A pessoa que salvaria a vida da minha filha que estava para nascer e que mudaria tudo na minha.

- Sr. Carlos. Muito prazer. O senhor me telefonou hoje à tarde
e eu vim até aqui para ver se posso ajuda-lo.

Eu não sabia mas Deus atendera as minhas preces. Tinha enviado um anjo para me socorrer.


Ela foi comigo até o meu apartamento e lá ficou conosco mais de uma hora. Ouviu atentamente a minha mulher. Falou muito de Deus e conseguiu aliviar o nosso desespero.
Quando se foi nada prometeu. Só disse que tentaria nos ajudar. Que falaria com alguns amigos e veria se poderiam fazer algo por nós.
Naquela noite nós conseguimos dormir. Aquela senhora se foi mas nos deixou aliviados. Só a sua presença, naquela hora em que esteve conosco, nos deu paz e nos encheu de esperança.
Eu e minha mulher não acreditávamos que havia tanta bondade e que tinhamos recebido tanta atenção de uma pessoa totalmente desconhecida.


Tornou a voltar no outro dia e disse que fossemos com ela que queria nos apresentar a alguns amigos. Nos colocou em seu carro e nos levou até sua casa, na cidade de Oizumi.
Lá ela vivia com o seu marido e dois filhos adolescentes. Fomos recebidos por todos com muito carinho e consideração.
Isso foi em um sábado. Fez com que lá nós ficássemos para passar a noite e no domingo dedicou o seu dia para nós. Conseguiu fazer com que não pensássemos em nossas dificuldades, por todo o tempo, e nos tratou com carinho e amor.
Quando anoiteceu, ela nos convenceu a de novo dormirmos em sua casa. Disse que na segunda de manhã iria me levar para ver um trabalho e que seria mais fácil para ela se nós dormíssemos ali. Assim não precisaria ir me buscar pela manhã.

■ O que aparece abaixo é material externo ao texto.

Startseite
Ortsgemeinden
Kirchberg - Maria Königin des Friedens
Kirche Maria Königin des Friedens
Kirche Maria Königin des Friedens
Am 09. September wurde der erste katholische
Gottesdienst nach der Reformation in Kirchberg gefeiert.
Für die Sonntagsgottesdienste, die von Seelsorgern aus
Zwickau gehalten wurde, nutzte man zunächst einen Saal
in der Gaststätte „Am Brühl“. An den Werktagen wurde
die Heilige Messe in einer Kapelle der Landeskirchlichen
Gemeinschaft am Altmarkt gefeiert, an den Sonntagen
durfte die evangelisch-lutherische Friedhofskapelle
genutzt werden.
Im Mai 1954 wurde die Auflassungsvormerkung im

Na segunda-feira, ao invés de ir trabalhar, se dedicou a encaminhar a minha vida.
Levou-me a várias imobiliárias e quando encontramos um apartamento, que me convinha, ela foi minha avalista e tirou da bolsa o dinheiro necessário para pagar a luva - adiantamento pago na hora em que se faz um contrato imobiliário aqui no Japão, geralmente no valor de três meses do aluguel. Não me pediu para que eu assinasse recibo ou que lhe fornecesse alguma garantia por aquele empréstimo. Só me disse:

- Sr. Carlos. Quando estiver trabalhando o senhor me devolve esse dinheiro. Não tem pressa, me devolva como e quando puder.
- Por favor, agora o senhor se preocupe somente com a sua mulher e com a criança que ela vai ter. Tudo vai dar certo. Deus nunca deixa de estender as mãos para os necessitados, basta Nele acreditarmos.

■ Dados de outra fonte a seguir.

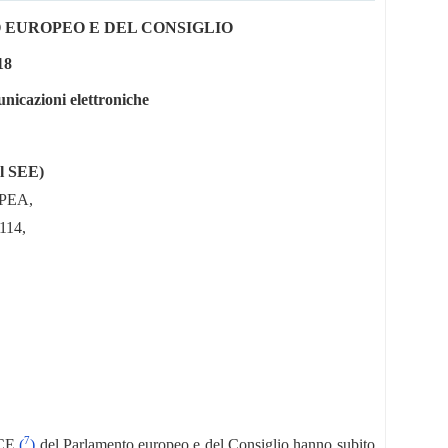
O EUROPEO E DEL CONSIGLIO
18
municazioni elettroniche
el SEE)
PEA,
 114,
7
/CE
(
)
del Parlamento europeo e del Consiglio hanno subito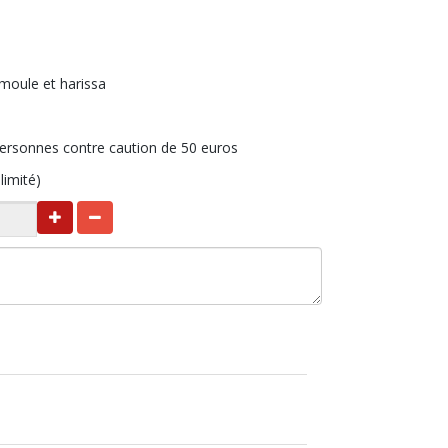
moule et harissa
personnes contre caution de 50 euros
limité)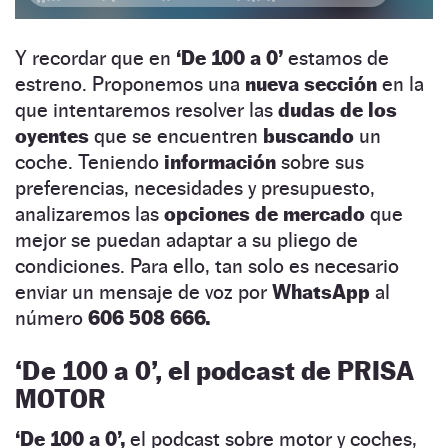
Y recordar que en
‘De 100 a 0’
estamos de
estreno. Proponemos una
nueva sección
en la
que intentaremos resolver las
dudas de los
oyentes
que se encuentren
buscando
un
coche. Teniendo
información
sobre sus
preferencias, necesidades y presupuesto,
analizaremos las
opciones de mercado
que
mejor se puedan adaptar a su pliego de
condiciones. Para ello, tan solo es necesario
enviar un mensaje de voz por
WhatsApp
al
número
606 508 666.
‘
De 100 a 0’, el podcast de PRISA
MOTOR
‘De 100 a 0’,
el podcast sobre motor y coches,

Nesse mesmo dia ela me arrumou um trabalho, no qual eu permaneci por vários anos.
Alguns dias depois a minha filha nasceu. Eu estava no trabalho e a minha mulher foi levada para o hospital por essa senhora.
Ela esteve o tempo todo com a minha mulher. Foi quem lhe deu assistência como tradutora, apoio moral e muito amor.


Hoje, muitos anos depois, eu ainda estou em dívida com essa senhora. Muitos anos se passarão, a minha vida chegará ao fim, e eu nunca conseguirei pagar o que ela fez por nós.
Agora eu pergunto:

- Quem, além de Deus, colocou essa doce alma em meu caminho em uma hora tão difícil?